I want to look at three apps which fit into this category and aim to do almost the same thing and they kind of stuck with me for now. They work on different platforms — phone (iPhone), tablet (iPad), web. I do only three not because there are not several more but because these are good looking, free and even though I don’t use them regularly (one is quite new), I am sure I will come back to them from time to time.
The most useful app — iPhone based Steller
For anyone using iPhone, the most useful is naturally an iPhone native app. Yes, I prefer native apps and I prefer apps which cover both — phone and web.

If you download Steller, than you are in for a good start. You can fiddle around the stories or explore navigation without any need to register. Until you want to create your story, you are left alone to explore — and then luckily, you can register with Twitter account which I usually like to do.
Story creation is simple and fast, select photo or video, select visual template and write text. That’s about it. Only missing part is ability to select more than one photo/video at the time. That makes you think more about each photo you pick but sometimes I would prefer speedier option. When you are done just hit publish, add your story to some Collection and share it.


Problems? — one for sure — displaying of your stories on the web is awful. You end up flipping through small phone-like sized pictures and texts…not really ideal or tempting.
Check out this test story from my Malysia trip here…
iPad based Storehouse
I am not a big fan of iPad-only apps unless there is a real reason for it — like drawing which needs a bigger screen. I think having iPad-only app for visual story telling means complication for workflow of any creator. I certainly take more photos and videos with my phone than anything else.
Storehouse does not make it easy to start — after downloading Storehouse app you can do nothing unless you register. I think it is a shameful omission on usability side from designers of such capacity. I thought the days of forced registrations were over and everyone understood that we want to see something before being forced to do any registering step. Also quite unusual, there is no option to register with one of your social media network credentials — you have to do it via email.

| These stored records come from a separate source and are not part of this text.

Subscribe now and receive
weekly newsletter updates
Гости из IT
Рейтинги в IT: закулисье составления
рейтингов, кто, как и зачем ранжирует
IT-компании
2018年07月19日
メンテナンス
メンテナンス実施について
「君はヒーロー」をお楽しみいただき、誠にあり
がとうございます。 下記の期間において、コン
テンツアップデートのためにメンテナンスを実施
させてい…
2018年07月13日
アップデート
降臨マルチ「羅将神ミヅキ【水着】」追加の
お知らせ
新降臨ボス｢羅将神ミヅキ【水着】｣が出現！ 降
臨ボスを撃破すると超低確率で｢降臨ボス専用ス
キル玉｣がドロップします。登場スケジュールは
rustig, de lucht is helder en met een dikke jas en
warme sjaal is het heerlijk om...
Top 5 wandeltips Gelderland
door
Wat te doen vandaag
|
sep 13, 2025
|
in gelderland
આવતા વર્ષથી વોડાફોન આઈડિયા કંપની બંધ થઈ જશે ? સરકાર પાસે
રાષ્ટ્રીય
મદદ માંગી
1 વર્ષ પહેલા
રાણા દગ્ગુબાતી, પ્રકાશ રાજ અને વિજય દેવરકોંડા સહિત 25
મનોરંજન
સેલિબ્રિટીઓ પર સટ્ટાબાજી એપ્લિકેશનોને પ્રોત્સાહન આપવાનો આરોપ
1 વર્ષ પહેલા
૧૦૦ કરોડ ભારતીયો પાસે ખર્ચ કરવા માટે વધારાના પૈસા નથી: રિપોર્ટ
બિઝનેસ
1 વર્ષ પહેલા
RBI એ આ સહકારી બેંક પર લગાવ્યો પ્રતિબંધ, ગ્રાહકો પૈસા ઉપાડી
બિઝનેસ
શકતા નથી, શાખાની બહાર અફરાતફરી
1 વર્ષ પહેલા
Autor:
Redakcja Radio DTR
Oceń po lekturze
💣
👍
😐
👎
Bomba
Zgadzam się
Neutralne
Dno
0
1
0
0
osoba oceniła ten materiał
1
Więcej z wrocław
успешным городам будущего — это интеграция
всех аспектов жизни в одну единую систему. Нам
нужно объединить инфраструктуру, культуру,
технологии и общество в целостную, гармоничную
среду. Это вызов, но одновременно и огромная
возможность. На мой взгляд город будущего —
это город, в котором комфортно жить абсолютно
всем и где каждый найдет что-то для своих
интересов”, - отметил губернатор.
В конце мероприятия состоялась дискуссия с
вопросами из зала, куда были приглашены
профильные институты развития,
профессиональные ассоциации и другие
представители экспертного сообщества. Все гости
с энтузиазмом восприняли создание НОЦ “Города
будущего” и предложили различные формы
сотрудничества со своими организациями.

Once you get in, it starts to look good. You can import photos from Photo Library, Dropbox, Flickr or Instagram. After you import the photos you can fiddle with their size, zooming and cropping and then you can add texts around the story. Then hit publish and you are done.
When you share your story it is browsable on the web in nice sleek way with properly sized photos.

Problems? — Maybe discovery. There is no way to browse collections, topics or featured selections. You can run search on keywords but it does not seem enough for app which should have visual discovery at its core.
You can check my sample Storehouse story here…
Web App — Hi.co
Hi.co has tag line “real-time story telling” and it is a little different from the above apps. I include it here anyway because I really like it.

What you do with Hi? You create snippets = combinations of text, photo and location. Your snippets then work as a story and reminders of cool things, places or people which happened to enter your life.
If Hi.co would have an iPhone app, I would use it regularly. To Hi’s credit; you can use web interface on your iPhone if you feel like it. (unlike Exposure mentioned below)
As I said, I like it and that’s why it’s here. You could do the same with Facebook or Tumblr or other social networks which allow location tagging but the community on Hi is focused on travel experiences and maybe you want to meet different people and get out of your Newsfeed.
Check out some Editor’s picks on Hi…
Wild Card: Web App — Exposure
Exposure is web app which does on web exactly what Storehouse does on iPad. Beautiful photo narratives, easy to upload picture and narrate them. In one word — responsive Beauty! But this beauty is not really free. You can try it for free and create your 3 stories but for more you have to pay.

I am not saying paying is bad, I actually rather use services which have some paid version of themselves, because I don’t want them to go out of business, but in my eyes Exposure’s pricing model is overpriced for what it delivers as premium features.
Also the fact that you have always end up paying if you want to use it partly ruins my comparison that “Exposure.so is for photographs what Medium.com is for texts”.
Add to it that you cannot add or manipulate your stories on your phone, because only desktop versions of common browsers are supported and you see why it’s listed wild-card ☺
You can see my test story on Exposure…
And I suggest you check some real nice featured stories…

Of course the ideally app is still to be found for me. I would like it to work in the same way as Steller does, work on iPad too and display on the web in the same way as Storehouse does it.